A progressive vs. a regressive system is not just favorable merely to be fair to those who are not rich. It is better economics. Aside from the reduced revenues that will necessarily follow, starving the working class will decimate GDP by killing demand for goods and services, just as starving out investment in infrastructure (schools, transportation, etc) will deplete the foundations of economic growth. Gene Sperling, who served as a top economic advisor to John Kerry during the 2004 Presidential election, echoed this sentiment to The New York Times in January when he said that “every Republican flat-tax proposal lowers the rate on people at the top. Now, if you're raising less revenue from the most well-off, one of two things are going to happen. You're either going to raise more revenue from the middle class, or you're going to pass on more debt to our children.''
The other oddity inherent in the current manifestation of the flat tax debate is the source of the “evidence” about the brilliance and grand possibilities of the system.
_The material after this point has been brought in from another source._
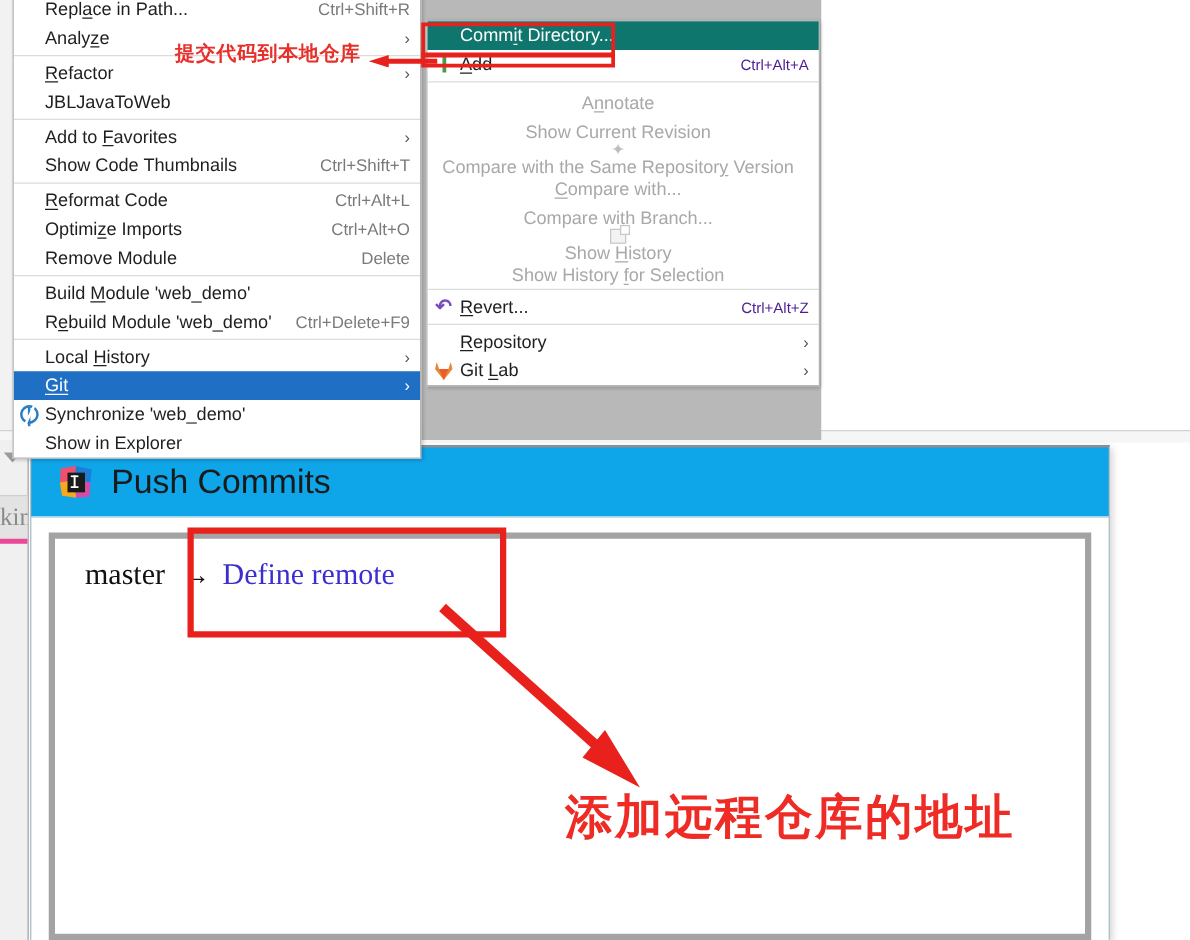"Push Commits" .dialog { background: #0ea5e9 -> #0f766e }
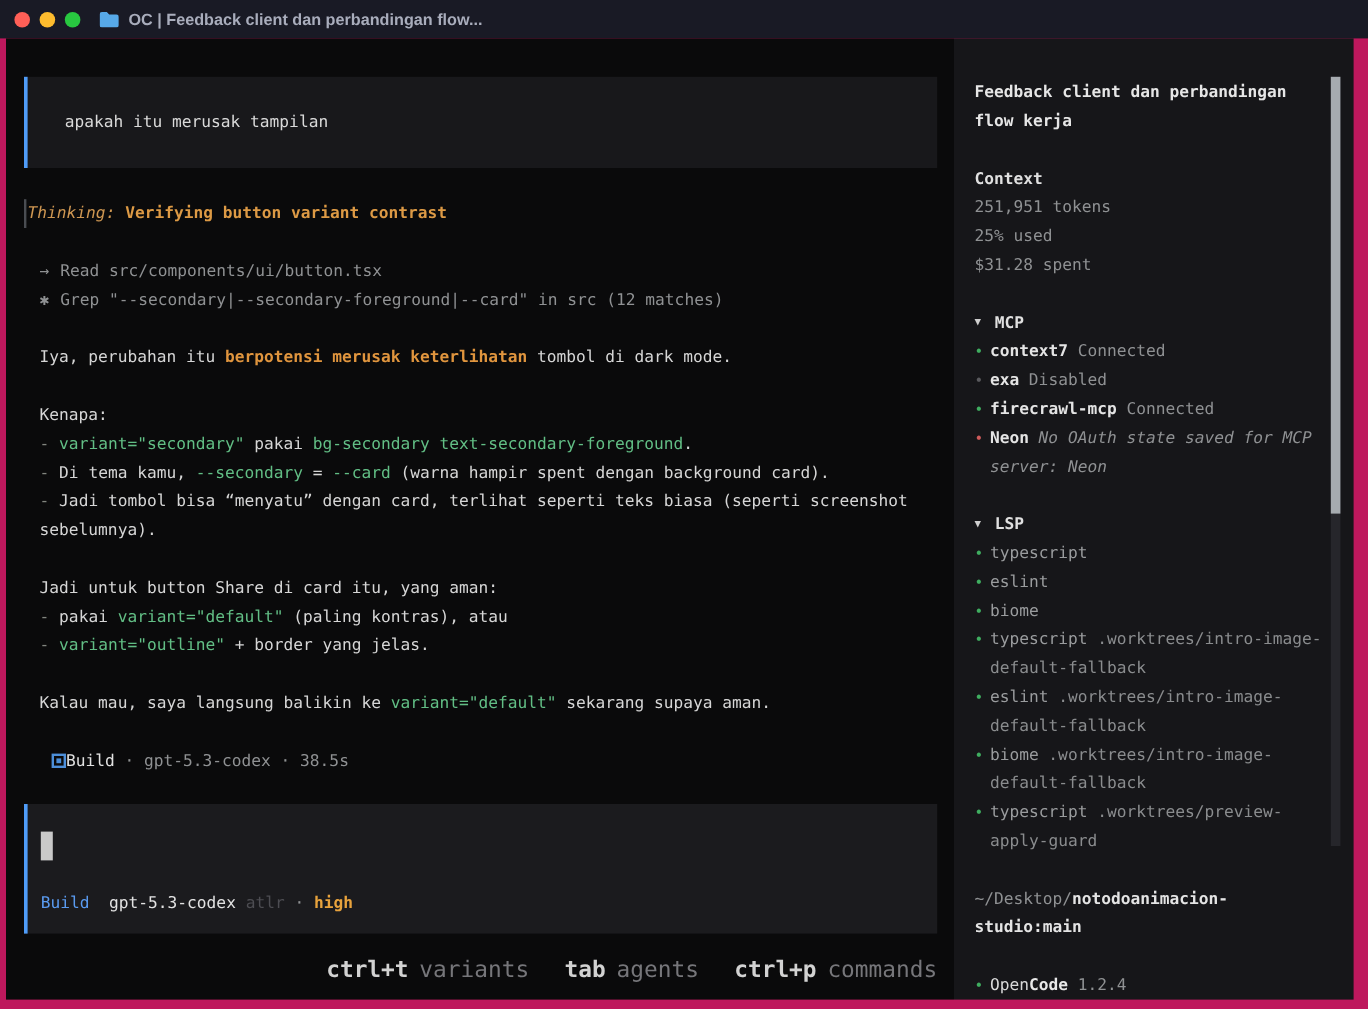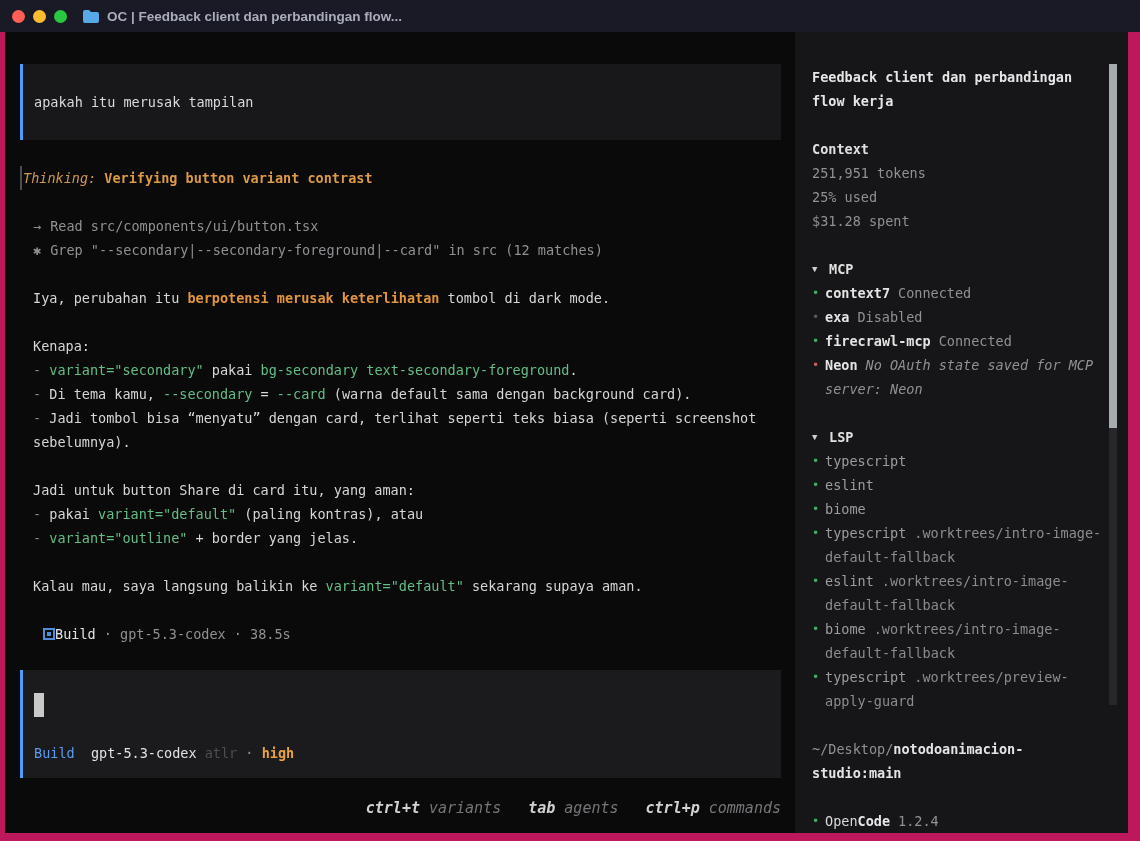"apakah itu merusak tampilan" .msg-text { margin-left: none -> 20px }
President Bush and the conservatives are using the former Communist states of Romania, Russia , Estonia , etc. as the models of the United States ' tax future. As Manuela Paraipan points out, “ in Romania, as everywhere else in the former communist countries the taxes imposed by the state were progressive in order to finance various social welfare measures. After the fall of communism in 1989, the Social-Democratic Party (PSD) continued to perpetuate the political and the economical legacy of the former communist party to a certain extent. Thus, it kept the progressive taxation system, based on five classical brackets. However this system has become less and less efficient, due to increases in taxation levels and widespread corruption. A centralized government controlled system as the one we have had in Romania in the last 15 years had by its nature to evolve into a sordid game of lobbying, bootlicking, favours granted and bribery, with its rewards going to the sycophants, the inept and the immoral in contrast to the free-market system of competition, that rewards skill, efficiency and productivity.” Americans' handling of their own tax burden has never had a stellar reputation and the use of loopholes to evade a portion of one's tax burden is fairly common, especially among the well-healed, but is the United States' situation that dire that we need to resort to a taxation tactic that is used by other countries to counteract widespread and long-running corruption? A quick glance at the profiles of many of these flat tax countries at The World Factbook on the CIA's web site will illustrate the striking differences between the US 's economic situation and the situations of the flat tax countries. What may help these countries extract more tax revenue from a greater portion of their populations is not what is going to help the United States.